Work order:
Would you reproduce exactly the lines below from the one holding "pinky mcp: (182, 174)" through the one holding "thumb mcp: (142, 142)", inclusive, and no others?

Dataset entries:
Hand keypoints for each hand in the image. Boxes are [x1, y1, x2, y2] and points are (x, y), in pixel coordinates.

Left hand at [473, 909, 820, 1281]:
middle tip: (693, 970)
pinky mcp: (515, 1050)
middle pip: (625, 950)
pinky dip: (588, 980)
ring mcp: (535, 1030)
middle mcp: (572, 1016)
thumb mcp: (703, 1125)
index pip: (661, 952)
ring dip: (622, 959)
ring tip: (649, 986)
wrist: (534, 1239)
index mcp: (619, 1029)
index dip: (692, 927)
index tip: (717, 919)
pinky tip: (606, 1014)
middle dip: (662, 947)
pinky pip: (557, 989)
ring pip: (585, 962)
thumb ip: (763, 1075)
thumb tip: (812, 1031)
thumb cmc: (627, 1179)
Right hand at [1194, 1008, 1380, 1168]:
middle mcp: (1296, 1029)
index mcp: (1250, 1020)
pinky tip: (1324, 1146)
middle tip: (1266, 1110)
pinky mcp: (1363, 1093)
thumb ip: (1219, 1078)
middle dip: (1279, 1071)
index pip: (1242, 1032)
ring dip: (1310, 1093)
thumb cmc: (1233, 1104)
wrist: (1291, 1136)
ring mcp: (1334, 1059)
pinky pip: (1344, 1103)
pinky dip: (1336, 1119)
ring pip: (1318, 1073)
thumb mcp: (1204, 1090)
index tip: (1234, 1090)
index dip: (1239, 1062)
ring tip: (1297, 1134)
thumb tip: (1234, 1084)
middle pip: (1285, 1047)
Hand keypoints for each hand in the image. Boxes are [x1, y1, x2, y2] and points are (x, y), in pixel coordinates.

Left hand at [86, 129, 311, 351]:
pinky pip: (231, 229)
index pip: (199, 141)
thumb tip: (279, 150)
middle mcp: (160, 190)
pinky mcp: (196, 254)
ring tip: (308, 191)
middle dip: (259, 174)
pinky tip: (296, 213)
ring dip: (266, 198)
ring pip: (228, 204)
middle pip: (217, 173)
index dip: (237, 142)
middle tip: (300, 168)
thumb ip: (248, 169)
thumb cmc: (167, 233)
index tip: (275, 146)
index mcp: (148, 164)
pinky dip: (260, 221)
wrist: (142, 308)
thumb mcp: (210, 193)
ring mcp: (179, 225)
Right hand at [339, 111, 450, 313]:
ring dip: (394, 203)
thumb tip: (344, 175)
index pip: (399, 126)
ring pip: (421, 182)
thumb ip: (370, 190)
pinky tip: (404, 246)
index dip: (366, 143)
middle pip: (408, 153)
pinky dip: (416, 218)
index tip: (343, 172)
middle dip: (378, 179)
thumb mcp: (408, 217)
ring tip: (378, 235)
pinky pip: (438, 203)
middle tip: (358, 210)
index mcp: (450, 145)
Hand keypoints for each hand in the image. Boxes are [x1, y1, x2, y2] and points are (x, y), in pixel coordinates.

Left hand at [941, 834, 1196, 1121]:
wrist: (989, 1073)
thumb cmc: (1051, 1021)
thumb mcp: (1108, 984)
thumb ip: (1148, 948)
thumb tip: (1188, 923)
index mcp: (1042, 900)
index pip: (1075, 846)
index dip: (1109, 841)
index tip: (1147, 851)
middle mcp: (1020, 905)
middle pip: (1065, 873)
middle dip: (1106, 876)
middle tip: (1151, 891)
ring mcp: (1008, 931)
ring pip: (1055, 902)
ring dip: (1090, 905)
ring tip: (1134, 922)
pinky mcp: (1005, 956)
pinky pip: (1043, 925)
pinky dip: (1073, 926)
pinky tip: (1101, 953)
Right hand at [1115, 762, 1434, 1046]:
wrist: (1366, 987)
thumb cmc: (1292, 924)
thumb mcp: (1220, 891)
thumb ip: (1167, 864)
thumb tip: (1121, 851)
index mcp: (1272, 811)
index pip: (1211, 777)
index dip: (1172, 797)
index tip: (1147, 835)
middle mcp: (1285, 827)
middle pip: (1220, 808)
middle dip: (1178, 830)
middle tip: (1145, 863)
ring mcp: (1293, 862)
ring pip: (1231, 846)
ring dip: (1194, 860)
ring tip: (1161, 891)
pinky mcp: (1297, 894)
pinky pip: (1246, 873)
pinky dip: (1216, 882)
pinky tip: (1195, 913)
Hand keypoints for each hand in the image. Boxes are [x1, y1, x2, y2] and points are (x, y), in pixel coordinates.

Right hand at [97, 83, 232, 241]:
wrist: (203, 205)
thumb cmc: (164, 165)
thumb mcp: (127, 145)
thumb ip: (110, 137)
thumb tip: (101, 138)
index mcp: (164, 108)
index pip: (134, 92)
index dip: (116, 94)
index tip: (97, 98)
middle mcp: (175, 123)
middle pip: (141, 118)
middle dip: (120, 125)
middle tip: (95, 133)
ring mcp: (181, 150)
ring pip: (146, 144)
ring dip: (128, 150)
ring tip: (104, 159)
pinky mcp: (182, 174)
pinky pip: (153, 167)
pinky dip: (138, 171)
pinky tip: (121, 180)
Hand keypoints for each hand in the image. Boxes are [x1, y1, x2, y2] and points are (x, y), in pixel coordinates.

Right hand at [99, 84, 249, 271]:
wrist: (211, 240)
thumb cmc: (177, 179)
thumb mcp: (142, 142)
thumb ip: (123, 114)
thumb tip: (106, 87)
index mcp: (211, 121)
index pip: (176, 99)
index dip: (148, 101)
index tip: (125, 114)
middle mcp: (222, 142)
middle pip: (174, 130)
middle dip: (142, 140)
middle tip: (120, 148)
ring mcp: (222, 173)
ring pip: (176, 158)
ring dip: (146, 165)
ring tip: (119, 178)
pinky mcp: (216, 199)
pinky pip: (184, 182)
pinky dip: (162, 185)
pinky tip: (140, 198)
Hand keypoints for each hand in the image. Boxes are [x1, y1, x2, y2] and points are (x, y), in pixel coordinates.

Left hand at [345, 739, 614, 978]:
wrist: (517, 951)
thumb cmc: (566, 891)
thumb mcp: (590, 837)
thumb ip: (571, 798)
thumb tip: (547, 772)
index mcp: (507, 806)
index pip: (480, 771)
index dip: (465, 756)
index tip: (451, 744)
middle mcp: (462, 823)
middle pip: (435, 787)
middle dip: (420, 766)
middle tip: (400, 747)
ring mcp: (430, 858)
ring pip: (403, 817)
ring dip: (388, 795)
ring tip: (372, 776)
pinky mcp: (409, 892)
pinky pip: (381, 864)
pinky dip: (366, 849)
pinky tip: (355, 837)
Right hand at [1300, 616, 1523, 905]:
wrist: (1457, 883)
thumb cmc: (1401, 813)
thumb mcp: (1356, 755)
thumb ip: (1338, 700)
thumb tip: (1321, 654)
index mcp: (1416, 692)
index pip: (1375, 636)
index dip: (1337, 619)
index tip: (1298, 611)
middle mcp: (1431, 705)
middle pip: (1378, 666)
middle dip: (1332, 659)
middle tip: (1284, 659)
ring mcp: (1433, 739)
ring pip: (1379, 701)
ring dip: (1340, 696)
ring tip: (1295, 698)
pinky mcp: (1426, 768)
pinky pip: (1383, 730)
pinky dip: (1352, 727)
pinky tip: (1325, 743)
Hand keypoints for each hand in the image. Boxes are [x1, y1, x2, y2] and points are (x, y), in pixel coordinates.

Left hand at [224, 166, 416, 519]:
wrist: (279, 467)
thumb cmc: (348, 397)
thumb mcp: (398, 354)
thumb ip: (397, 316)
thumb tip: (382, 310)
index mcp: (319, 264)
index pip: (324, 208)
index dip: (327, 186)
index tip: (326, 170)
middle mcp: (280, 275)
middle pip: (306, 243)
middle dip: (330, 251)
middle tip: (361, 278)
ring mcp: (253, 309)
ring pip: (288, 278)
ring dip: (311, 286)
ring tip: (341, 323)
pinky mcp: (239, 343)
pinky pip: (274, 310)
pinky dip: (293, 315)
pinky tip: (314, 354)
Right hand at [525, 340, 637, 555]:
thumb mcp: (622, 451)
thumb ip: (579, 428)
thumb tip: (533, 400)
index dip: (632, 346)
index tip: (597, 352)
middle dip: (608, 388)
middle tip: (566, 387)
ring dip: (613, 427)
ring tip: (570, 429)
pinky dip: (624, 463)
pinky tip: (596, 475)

Output for this task:
pinky mcp: (182, 174)
pinky pip: (153, 167)
pinky dip: (138, 171)
pinky tip: (121, 180)
Hand keypoints for each hand in the image. Boxes are [x1, y1, x2, y2] and points are (x, y), in pixel coordinates.

Right hand at [99, 84, 249, 271]:
wrist: (211, 240)
thumb cmc: (177, 179)
thumb mcp: (142, 142)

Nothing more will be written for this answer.